> _PROBLEM STATEMENT_: In the aquarium thread, write out everything between "## shrimpman2 (Nov" and "yellow fish one!", inclusive, changing "lovely" to "beautiful".

> _SELECTION_:
•••

# Vancouver Aquarium



## blurry (May 10, 2010)

Heres just some pictures that I took in the summer. Hope you guys enjoy them 


IMG_0364 by BlurryRN, on Flickr


IMG_0398 by BlurryRN, on Flickr


IMG_0514 by BlurryRN, on Flickr


IMG_0448 by BlurryRN, on Flickr


IMG_0446 by BlurryRN, on Flickr


IMG_0409 by BlurryRN, on Flickr

The rest of the pictures : Aquarium - a set on Flickr


----------



## AWW (Apr 22, 2010)

Great shots!


----------



## Momobobo (Sep 28, 2010)

Ooo, I like the Sturgeon one  Love the lighting.


----------



## blurry (May 10, 2010)

Thanks for the comment guys


----------



## Pamela (Apr 21, 2010)

I love how the jellyfish one looks like an abstract art piece! Thanks for sharing


----------



## blurry (May 10, 2010)

Yeah there was a lot of pretty cool jelly fish in the summer


----------



## shrimpman2 (Nov 19, 2013)

Nice pix. I can stand in front of those jellyfish tanks for a long time. They are lovely.


----------



## UnderseaGal (Mar 4, 2014)

blurry, these pictures are amazing! (and not blurry at all... ok, ok, lame joke  ). I love the yellow fish one!


----------



## blurry (May 10, 2010)

Looking at these pictures make me want to go back again....


----------



## Phillyb (Jan 18, 2011)

Jellyfish are cool looking, thanks for sharing!


----------



## SeaHorse_Fanatic (Apr 22, 2010)

Yup, the jellyfish pic is great. My wife & daughters also love the jellyfish tanks the best.


----------



## Clownloachlover (Apr 21, 2010)

Looks like that alligator could use a little exercise, or perhaps he just ate the last guy that tried to take his picture????


----------



## Sidius (Mar 25, 2012)

I went a few weeks ago and wow has it changed! I hadn't been in a few years and the entire layout seems to have changed, with lots more cool tanks. It was a lot of fun and felt like I was a kid again lol


----------

•••

> _DATA EXCERPT_:

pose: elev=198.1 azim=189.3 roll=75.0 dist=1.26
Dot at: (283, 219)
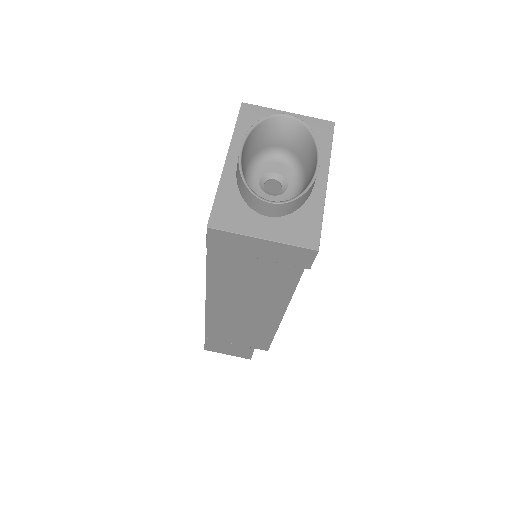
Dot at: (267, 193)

•••

> _ANSWER TO THE TASK_:
## shrimpman2 (Nov 19, 2013)

Nice pix. I can stand in front of those jellyfish tanks for a long time. They are beautiful.


----------



## UnderseaGal (Mar 4, 2014)

blurry, these pictures are amazing! (and not blurry at all... ok, ok, lame joke  ). I love the yellow fish one!